I disagree. So what if the parameters of the ultrasound scans were reported clearly in the Methods section? That’s not the issue. The issue is failure to make clear the huge intensity difference between the ultrasounds they studied and modern ultrasounds. Saying that “the current study was not designed to investigate the use of [modern] instruments” does not make clear at all (much less “very clear”) how much modern ultrasounds differ from the ultrasounds actually studied. Any study can put caveats like that at the end. Yet few studies are as irrelevant as this one to the question they claim (in the title, abstract and introduction) to help answer.

7 Replies to “Do Sonograms Cause Autism? A New Study”

  1. Seth, the manner in which “Dr.” Whitehouse responded to your inquiry seems very suspicious to me, suggesting a dishonest answer.

    Maybe I’m being overly cynical, but his comments to you make me suspect serious conflicts of interest on the part of the investigators; probably difficult to prove of course. Makes me wonder, however, if the journal that published this, or any of the listed investigators, receive $$ from the major manufacturers of ultrasound devices such as GE, Siemans and SonoSite.

    BTW, I note his basic background is as a speech pathologist who later acquired a PhD in psychology, according to his profile on the website of his employer, the Telethon Institute for Child Health Research based in Perth, Australia. Makes me wonder if any of the investigators were MDs.

    Seth: My guess is that the article is so misleading because to make clear its shortcomings — its lack of relevance — would have made it harder to publish. But that’s just a guess.

  2. The study is misleading but not useless. It is evidence that old intensity ultrasounds don’t cause autism.

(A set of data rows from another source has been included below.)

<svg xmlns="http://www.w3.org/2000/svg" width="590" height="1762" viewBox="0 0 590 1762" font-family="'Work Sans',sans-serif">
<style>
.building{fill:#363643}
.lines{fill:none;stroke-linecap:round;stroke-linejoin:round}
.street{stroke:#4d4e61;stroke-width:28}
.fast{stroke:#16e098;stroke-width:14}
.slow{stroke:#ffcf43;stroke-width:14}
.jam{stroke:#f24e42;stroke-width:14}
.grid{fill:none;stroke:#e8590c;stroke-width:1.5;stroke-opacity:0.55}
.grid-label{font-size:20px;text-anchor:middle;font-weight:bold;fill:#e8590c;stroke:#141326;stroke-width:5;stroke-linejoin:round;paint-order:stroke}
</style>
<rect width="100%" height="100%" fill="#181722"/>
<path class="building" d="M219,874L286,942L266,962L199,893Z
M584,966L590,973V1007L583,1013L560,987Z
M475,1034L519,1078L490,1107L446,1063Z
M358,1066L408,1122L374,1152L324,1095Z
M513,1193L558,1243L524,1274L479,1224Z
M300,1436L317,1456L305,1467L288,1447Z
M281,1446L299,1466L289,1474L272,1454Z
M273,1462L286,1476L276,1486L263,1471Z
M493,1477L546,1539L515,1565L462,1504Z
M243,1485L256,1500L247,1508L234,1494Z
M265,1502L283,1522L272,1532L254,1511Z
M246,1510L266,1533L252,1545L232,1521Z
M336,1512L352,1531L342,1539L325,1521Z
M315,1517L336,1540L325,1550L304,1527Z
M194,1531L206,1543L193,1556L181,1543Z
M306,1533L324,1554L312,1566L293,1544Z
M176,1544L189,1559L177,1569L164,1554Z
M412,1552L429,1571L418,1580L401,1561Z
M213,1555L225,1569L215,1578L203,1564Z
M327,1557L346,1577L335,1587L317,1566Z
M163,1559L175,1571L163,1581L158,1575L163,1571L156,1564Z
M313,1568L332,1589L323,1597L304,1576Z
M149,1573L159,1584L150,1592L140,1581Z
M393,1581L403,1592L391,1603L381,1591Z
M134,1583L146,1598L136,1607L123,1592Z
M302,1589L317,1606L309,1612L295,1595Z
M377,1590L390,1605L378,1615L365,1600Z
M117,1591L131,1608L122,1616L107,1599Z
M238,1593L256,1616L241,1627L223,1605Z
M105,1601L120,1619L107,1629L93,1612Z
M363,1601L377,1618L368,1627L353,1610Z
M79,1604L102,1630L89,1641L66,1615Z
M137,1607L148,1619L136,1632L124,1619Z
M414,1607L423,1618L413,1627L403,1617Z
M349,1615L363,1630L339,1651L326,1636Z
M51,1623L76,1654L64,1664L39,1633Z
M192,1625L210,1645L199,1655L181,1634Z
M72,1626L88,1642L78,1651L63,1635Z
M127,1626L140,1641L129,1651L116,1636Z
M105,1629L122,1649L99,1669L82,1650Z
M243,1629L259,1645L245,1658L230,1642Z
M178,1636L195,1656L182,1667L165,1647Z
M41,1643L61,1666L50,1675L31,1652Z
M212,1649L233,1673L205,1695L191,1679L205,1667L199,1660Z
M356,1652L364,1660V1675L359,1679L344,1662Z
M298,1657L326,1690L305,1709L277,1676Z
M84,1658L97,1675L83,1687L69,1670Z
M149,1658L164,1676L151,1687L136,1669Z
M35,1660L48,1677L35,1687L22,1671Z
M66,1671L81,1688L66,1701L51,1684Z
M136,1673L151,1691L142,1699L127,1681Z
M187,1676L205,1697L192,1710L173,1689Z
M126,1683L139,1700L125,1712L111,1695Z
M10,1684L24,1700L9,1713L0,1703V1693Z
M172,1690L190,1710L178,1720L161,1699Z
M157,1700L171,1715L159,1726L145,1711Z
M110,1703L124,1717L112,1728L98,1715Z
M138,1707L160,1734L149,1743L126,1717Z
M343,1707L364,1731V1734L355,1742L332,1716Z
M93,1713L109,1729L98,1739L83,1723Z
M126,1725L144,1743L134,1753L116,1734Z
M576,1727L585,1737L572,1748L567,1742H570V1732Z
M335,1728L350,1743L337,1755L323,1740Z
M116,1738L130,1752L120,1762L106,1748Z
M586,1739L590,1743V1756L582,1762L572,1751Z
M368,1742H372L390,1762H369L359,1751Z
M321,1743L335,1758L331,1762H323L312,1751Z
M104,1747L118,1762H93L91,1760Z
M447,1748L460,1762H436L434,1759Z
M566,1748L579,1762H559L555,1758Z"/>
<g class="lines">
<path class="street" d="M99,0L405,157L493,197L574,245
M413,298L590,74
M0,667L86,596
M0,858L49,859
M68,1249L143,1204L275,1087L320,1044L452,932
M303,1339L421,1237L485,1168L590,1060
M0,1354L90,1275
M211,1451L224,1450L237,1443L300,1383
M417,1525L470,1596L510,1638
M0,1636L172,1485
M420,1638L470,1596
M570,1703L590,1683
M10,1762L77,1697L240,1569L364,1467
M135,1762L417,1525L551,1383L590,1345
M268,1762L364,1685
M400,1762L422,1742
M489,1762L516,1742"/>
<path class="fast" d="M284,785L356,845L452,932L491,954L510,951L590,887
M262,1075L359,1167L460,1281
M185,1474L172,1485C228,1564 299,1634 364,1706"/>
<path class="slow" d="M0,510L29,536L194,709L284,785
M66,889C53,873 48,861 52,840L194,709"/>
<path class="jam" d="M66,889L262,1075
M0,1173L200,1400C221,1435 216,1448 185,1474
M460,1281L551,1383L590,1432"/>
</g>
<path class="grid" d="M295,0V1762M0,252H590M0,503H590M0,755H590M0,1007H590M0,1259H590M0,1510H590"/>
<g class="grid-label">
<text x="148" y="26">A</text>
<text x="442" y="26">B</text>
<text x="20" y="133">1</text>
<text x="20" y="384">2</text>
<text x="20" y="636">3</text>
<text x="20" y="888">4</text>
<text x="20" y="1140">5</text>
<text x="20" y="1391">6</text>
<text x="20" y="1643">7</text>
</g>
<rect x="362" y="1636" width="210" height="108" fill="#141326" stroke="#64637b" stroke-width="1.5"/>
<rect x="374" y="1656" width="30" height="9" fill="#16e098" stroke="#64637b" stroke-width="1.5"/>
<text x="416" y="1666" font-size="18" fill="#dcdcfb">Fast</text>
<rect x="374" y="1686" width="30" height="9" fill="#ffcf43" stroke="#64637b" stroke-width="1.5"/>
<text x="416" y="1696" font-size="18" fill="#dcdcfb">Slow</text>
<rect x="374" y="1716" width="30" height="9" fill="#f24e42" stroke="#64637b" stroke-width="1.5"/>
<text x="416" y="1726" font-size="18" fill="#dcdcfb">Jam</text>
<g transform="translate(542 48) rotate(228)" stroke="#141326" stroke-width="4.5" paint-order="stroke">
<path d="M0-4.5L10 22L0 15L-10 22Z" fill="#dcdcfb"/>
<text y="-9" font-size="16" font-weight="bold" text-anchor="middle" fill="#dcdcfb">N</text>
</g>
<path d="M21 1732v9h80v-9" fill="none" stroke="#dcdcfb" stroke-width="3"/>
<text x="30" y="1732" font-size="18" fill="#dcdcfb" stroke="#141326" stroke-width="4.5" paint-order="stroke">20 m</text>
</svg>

    It leads to the inevitable question: did the recent surge in autism diagnoses began when old intensity ultrasounds were done or did it wait until modern eight-times intensity? If the former, there is evidence that ultrasounds are not responsible. If the latter, there is evidence that they are.

  3. It seems that it would be very easy to test this in mice.

    At least whether prenatal ultrasound radiation affected socialization or ability to learn.

    Seth: It has been tested in mice. Realistic durations and intensities of ultrasound changed (i.e., damaged) the brains of fetuses.

  4. Seth,

    are you aware that there is also a very strong correlation between Pitocin (oxytocin) administration and autism? I think that both make strong case, though no studies have been conducted yet.

  5. Have you read _The Brain that Changes Itself_? IIRC, that’s where I ran into the theory that exposure to white (unstructured) noise before age two could lead to autism because the brain is trying to make sense of sounds where there is no sense.